University of Southampton: More than half of Ukrainian refugees and displaced people lack access to health services and medicine

Research from the University of Southampton has found around 58 percent of Ukraine refugees and displaced people are struggling to access healthcare in their new location.

The study also found over 70 percent of respondents reported having at least one long-term chronic disease.

The findings were gathered through an internet survey, translated into Ukrainian, and distributed via social media.

The survey, conducted from April 2022, generated around 9.5k responses and asked a series of questions about the person’s health needs. These included displaced groups within Ukraine and also people who have crossed into a new country where they are refugees.

Report author and Senior Research Fellow at the University of Southampton, Dr Michael Head said: “The COVID-19 pandemic has shown that it is vital to provide real-time data during a public health emergency.”

The research was set up in response to the invasion of Ukraine, in order to help support the humanitarian response.

Michael added: “By providing detailed findings around a range of health issues, we can help to support Ukraine response planning and decision-making by governments and humanitarian agencies.”

Dr Ken Brackstone, report co-author, added “The aim here was to use the power of social media marketing for public good as part of the humanitarian response.

“We’ve shown here that this kind of innovative approach can be used to collect data quickly and usefully“.

The results are now being considered by high-level stakeholders, including the World Health Organization and the UN Population Fund.

Survey Results

In this study, 57.9 percent of respondents reported difficulties in accessing healthcare. These difficulties included:

Not having access to healthcare facilities and also not knowing where they are in the community (19.3%)
Knowing where healthcare facilities are, but not having access to them (19.2%)
Having access to healthcare facilities but not knowing where they were (19.4%)
Access to healthcare was highest among respondents in Ukraine (52.3%) and Moldova (50.0%), and lowest among those located in Romania (26.1%) and Bulgaria (27.1%).

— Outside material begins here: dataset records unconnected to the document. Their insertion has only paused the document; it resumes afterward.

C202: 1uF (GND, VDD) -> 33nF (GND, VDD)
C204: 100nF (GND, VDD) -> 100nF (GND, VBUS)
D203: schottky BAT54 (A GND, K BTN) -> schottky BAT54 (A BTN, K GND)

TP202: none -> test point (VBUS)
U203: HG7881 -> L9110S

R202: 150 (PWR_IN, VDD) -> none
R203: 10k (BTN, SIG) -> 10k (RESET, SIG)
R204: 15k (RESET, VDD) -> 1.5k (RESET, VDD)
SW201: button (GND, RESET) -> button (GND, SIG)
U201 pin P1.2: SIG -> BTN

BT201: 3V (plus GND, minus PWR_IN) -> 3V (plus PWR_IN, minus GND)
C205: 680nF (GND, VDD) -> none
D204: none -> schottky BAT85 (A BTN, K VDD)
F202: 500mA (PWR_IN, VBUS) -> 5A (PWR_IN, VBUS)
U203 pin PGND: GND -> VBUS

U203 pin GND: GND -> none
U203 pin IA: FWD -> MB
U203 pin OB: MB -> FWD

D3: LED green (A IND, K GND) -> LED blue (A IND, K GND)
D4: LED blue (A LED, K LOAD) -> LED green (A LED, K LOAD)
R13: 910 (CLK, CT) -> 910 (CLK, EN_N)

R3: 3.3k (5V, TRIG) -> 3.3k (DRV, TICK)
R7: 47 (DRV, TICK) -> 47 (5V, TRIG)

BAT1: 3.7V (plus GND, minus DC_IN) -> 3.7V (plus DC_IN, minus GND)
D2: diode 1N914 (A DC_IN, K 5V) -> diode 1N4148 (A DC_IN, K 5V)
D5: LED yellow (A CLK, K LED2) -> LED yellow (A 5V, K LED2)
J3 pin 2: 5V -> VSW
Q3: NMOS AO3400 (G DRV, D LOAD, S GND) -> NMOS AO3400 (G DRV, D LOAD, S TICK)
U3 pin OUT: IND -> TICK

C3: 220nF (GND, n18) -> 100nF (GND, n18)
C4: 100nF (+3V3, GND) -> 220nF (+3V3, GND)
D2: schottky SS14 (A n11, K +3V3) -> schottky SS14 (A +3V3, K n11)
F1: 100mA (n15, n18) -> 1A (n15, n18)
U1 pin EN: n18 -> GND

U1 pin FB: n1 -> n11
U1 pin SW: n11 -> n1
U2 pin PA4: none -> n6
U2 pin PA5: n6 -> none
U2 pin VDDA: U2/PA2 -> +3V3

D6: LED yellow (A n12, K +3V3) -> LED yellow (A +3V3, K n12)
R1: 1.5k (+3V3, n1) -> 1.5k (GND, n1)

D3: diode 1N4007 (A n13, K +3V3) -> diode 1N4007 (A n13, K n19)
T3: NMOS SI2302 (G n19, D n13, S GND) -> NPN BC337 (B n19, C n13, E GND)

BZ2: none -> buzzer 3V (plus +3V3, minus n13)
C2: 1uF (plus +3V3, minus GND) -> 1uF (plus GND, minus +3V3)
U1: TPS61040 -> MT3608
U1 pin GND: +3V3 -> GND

Over 70% of respondents reported having at least one long-term chronic disease. Among respondents who reported a chronic disease, the most common conditions included:

Persistent back pain (40.5%)
Depression or anxiety (37.5%)
Hypertension (30.4%).
Similar results were found with medication, where access varied greatly across different disease areas and geographical locations.

For example, where respondents require medicine to manage back pain or hypertension (high blood pressure):

Those displaced within Ukraine reported greater access to hypertension (74.9%) and back pain (70.5%) medication, respectively
Access to hypertension and back pain medication was much lower among refugees with hypertension in Germany (51.4% and 33.8%, respectively) and Poland (45.1% and 36.2%, respectively)
Within the study population, those within Ukraine were better able to access healthcare and medicine to some extent, though the research does not examine the quality of healthcare received.

Michael said: “All refugees have the right to access health services, and it’s important that countries ensure that healthcare and medication is available to them.

“Factors such as language barriers, local bureaucracy and inability to access welfare payments, may have contributed to the difficulties seen here.”

Dr Inna Walker, a Clinical Research Fellow in Public Health and a public health doctor, commented, “Here we report on the health of the people who have fled their homes, whilst fully appreciating that those left behind face own, unprecedented challenges. The survey has captured self-reported health data for a large sample and in short period of time, and the results can guide decisions on healthcare provision for this highly vulnerable population.”